(Saved data entries)

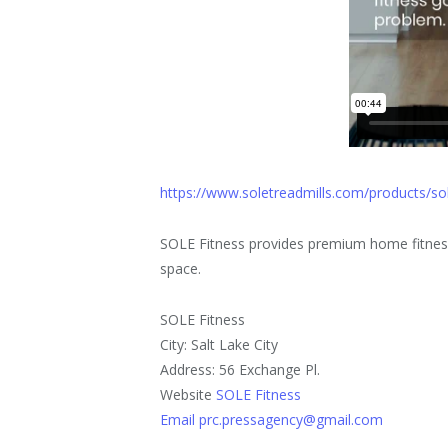
https://www.soletreadmills.com/products/so
SOLE Fitness provides premium home fitness
space.
SOLE Fitness
City: Salt Lake City
Address: 56 Exchange Pl.
Website
SOLE Fitness
Email prc.pressagency@gmail.com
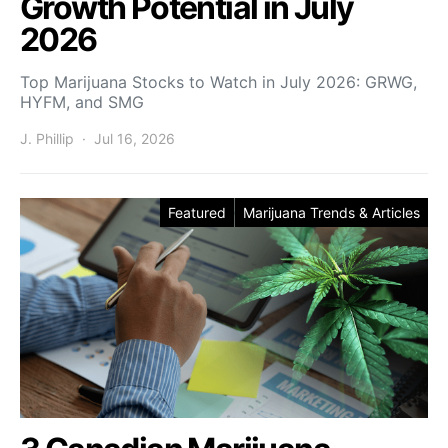
Growth Potential in July
2026
Top Marijuana Stocks to Watch in July 2026: GRWG,
HYFM, and SMG
J. Phillip
Jul 16, 2026
Featured
Marijuana Trends & Articles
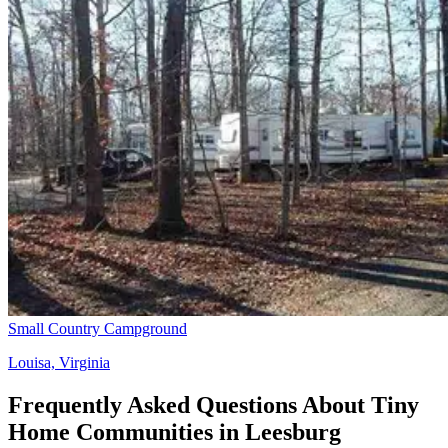
Small Country Campground
Louisa, Virginia
Frequently Asked Questions About Tiny
Home Communities in Leesburg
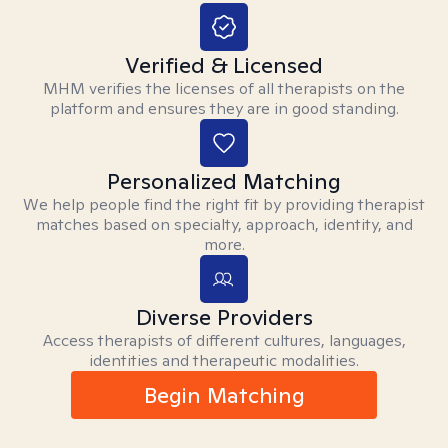
Verified & Licensed
MHM verifies the licenses of all therapists on the
platform and ensures they are in good standing.
Personalized Matching
We help people find the right fit by providing therapist
matches based on specialty, approach, identity, and
more.
Diverse Providers
Access therapists of different cultures, languages,
identities and therapeutic modalities.
Begin Matching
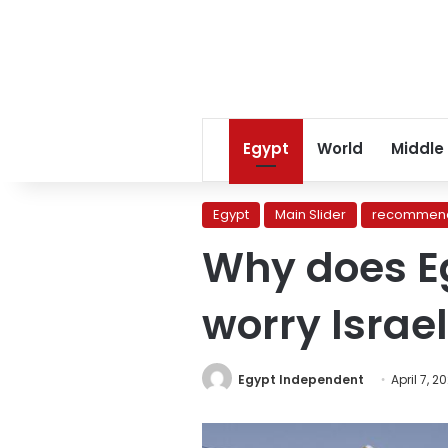
Egypt
World
Middle
Egypt
Main Slider
recommend
Why does Eg
worry Israe
Egypt Independent
April 7, 2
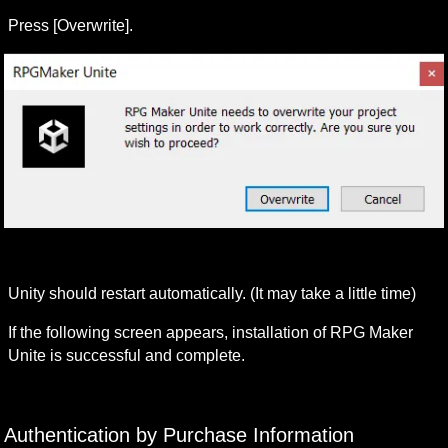
Press [Overwrite].
Unity should restart automatically. (It may take a little time)
If the following screen appears, installation of RPG Maker 
Unite is successful and complete.
Authentication by Purchase Information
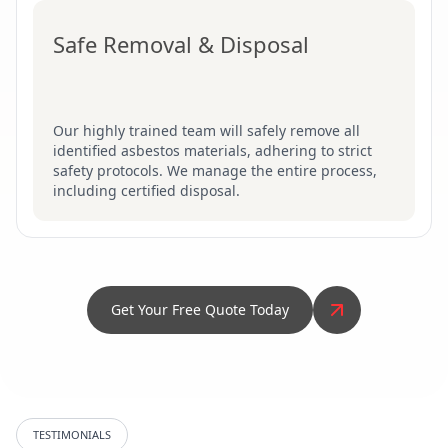
Safe Removal & Disposal
Our highly trained team will safely remove all
identified asbestos materials, adhering to strict
safety protocols. We manage the entire process,
including certified disposal.
Get Your Free Quote Today
TESTIMONIALS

**TASK STATEMENT**
Omitting the pictures, repeat all entries exactly.

**ANSWER AREA**
https://www.soletreadmills.com/products/so
SOLE Fitness provides premium home fitness
space.
SOLE Fitness
City: Salt Lake City
Address: 56 Exchange Pl.
Website
SOLE Fitness
Email prc.pressagency@gmail.com
Growth Potential in July
2026
Top Marijuana Stocks to Watch in July 2026: GRWG,
HYFM, and SMG
J. Phillip
Jul 16, 2026
Featured
Marijuana Trends & Articles
Small Country Campground
Louisa, Virginia
Frequently Asked Questions About Tiny
Home Communities in Leesburg
Verified & Licensed
MHM verifies the licenses of all therapists on the
platform and ensures they are in good standing.
Personalized Matching
We help people find the right fit by providing therapist
matches based on specialty, approach, identity, and
more.
Diverse Providers
Access therapists of different cultures, languages,
identities and therapeutic modalities.
Begin Matching
Egypt
World
Middle
Egypt
Main Slider
recommend
Why does Eg
worry Israe
Egypt Independent
April 7, 2
Press [Overwrite].
Unity should restart automatically. (It may take a little time)
If the following screen appears, installation of RPG Maker 
Unite is successful and complete.
Authentication by Purchase Information
Safe Removal & Disposal
Our highly trained team will safely remove all
identified asbestos materials, adhering to strict
safety protocols. We manage the entire process,
including certified disposal.
Get Your Free Quote Today
TESTIMONIALS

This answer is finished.